* [WHAT YOU ARE ASKED TO DO]
Could you return each line of the material that has "Right" in it?

* [DATA FOR REVIEW]
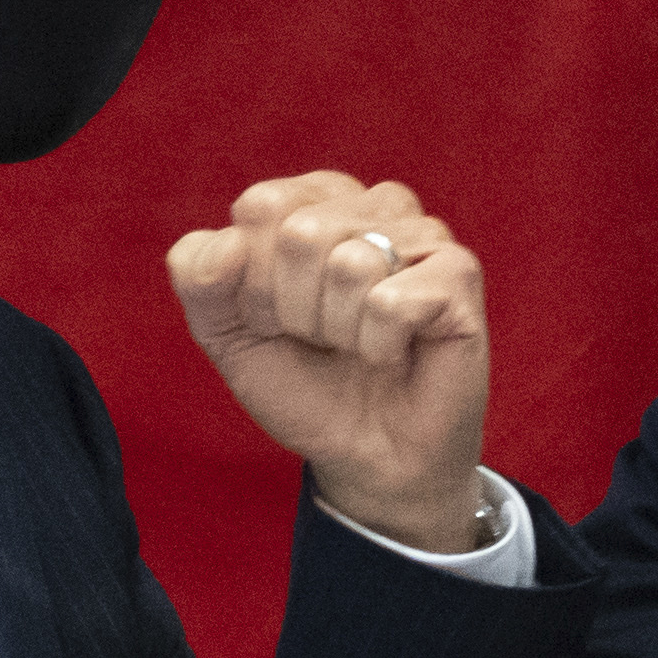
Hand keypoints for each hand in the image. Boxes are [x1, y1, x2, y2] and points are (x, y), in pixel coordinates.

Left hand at [168, 171, 486, 553]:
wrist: (366, 456)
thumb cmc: (306, 384)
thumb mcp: (227, 334)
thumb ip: (199, 279)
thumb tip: (229, 243)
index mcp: (317, 201)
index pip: (261, 206)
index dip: (254, 280)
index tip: (278, 319)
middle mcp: (374, 204)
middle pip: (302, 232)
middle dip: (295, 308)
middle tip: (321, 338)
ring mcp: (424, 235)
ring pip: (349, 264)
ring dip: (339, 330)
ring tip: (358, 346)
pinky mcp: (459, 275)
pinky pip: (391, 302)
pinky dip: (378, 346)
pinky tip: (393, 353)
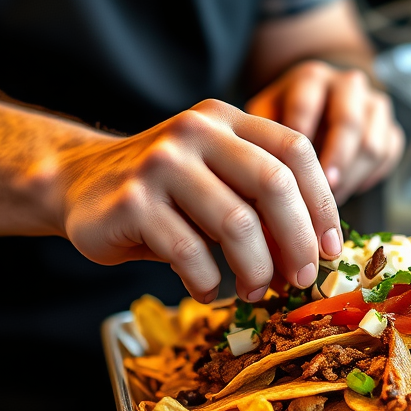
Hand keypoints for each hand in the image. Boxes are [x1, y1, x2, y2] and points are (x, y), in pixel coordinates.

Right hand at [56, 100, 343, 301]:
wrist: (78, 184)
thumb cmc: (165, 193)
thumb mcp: (217, 178)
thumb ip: (260, 200)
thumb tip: (317, 255)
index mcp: (226, 119)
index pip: (295, 151)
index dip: (323, 203)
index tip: (331, 248)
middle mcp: (196, 130)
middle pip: (274, 184)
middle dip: (298, 240)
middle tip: (302, 278)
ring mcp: (161, 162)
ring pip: (236, 223)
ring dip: (256, 269)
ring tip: (255, 291)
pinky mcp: (132, 201)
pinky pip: (189, 251)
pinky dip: (207, 281)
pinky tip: (207, 290)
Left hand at [245, 60, 404, 205]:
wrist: (324, 102)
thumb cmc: (285, 116)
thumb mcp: (264, 115)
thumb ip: (258, 134)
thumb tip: (253, 172)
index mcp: (311, 77)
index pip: (305, 106)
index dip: (296, 145)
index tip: (289, 175)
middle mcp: (348, 84)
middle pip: (348, 122)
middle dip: (334, 162)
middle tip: (322, 190)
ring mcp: (376, 105)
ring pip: (373, 144)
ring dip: (351, 177)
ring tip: (330, 201)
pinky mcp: (392, 128)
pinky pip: (389, 157)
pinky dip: (369, 178)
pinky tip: (347, 190)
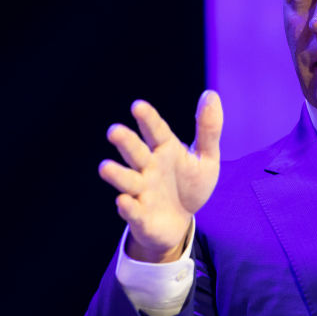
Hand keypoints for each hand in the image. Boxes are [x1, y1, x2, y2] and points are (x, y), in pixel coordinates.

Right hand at [98, 91, 222, 262]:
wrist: (180, 221)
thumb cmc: (190, 185)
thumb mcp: (206, 158)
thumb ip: (208, 129)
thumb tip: (211, 94)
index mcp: (165, 150)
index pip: (156, 131)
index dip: (148, 119)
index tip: (138, 106)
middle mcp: (148, 167)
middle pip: (135, 152)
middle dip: (125, 143)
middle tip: (114, 131)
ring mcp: (142, 191)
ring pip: (127, 181)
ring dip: (117, 174)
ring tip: (105, 167)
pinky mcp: (139, 215)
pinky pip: (132, 211)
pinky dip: (127, 207)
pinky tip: (123, 201)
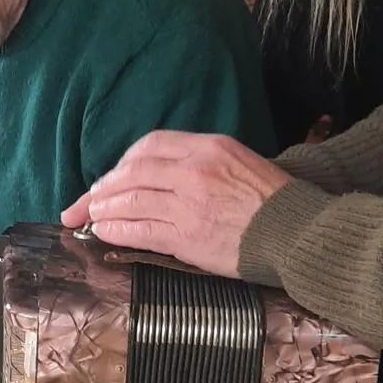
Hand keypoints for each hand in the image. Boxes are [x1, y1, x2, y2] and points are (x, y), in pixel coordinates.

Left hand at [62, 131, 289, 277]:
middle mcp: (194, 170)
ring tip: (89, 217)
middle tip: (84, 201)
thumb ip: (200, 162)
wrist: (297, 233)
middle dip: (101, 187)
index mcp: (208, 147)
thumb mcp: (239, 161)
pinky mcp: (186, 236)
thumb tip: (160, 174)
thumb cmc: (273, 201)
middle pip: (131, 172)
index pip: (150, 145)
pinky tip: (104, 232)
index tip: (111, 176)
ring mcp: (188, 203)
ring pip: (129, 200)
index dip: (123, 162)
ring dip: (102, 209)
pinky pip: (138, 229)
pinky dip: (115, 230)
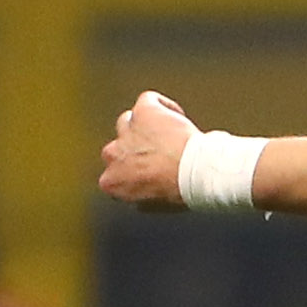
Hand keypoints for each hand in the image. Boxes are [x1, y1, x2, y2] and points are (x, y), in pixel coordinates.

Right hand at [99, 91, 196, 210]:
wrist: (195, 173)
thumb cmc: (181, 193)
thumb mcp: (153, 205)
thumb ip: (139, 196)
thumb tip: (142, 194)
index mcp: (110, 182)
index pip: (114, 174)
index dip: (133, 173)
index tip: (150, 175)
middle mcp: (112, 154)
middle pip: (118, 147)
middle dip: (136, 149)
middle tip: (161, 156)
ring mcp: (127, 130)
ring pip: (128, 121)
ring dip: (145, 127)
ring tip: (170, 135)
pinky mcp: (144, 110)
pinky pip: (149, 100)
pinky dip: (163, 106)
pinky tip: (176, 115)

* [WRITTEN SOLUTION]
Right hand at [56, 100, 343, 301]:
Right hand at [98, 91, 222, 262]:
Right hand at [99, 91, 196, 210]:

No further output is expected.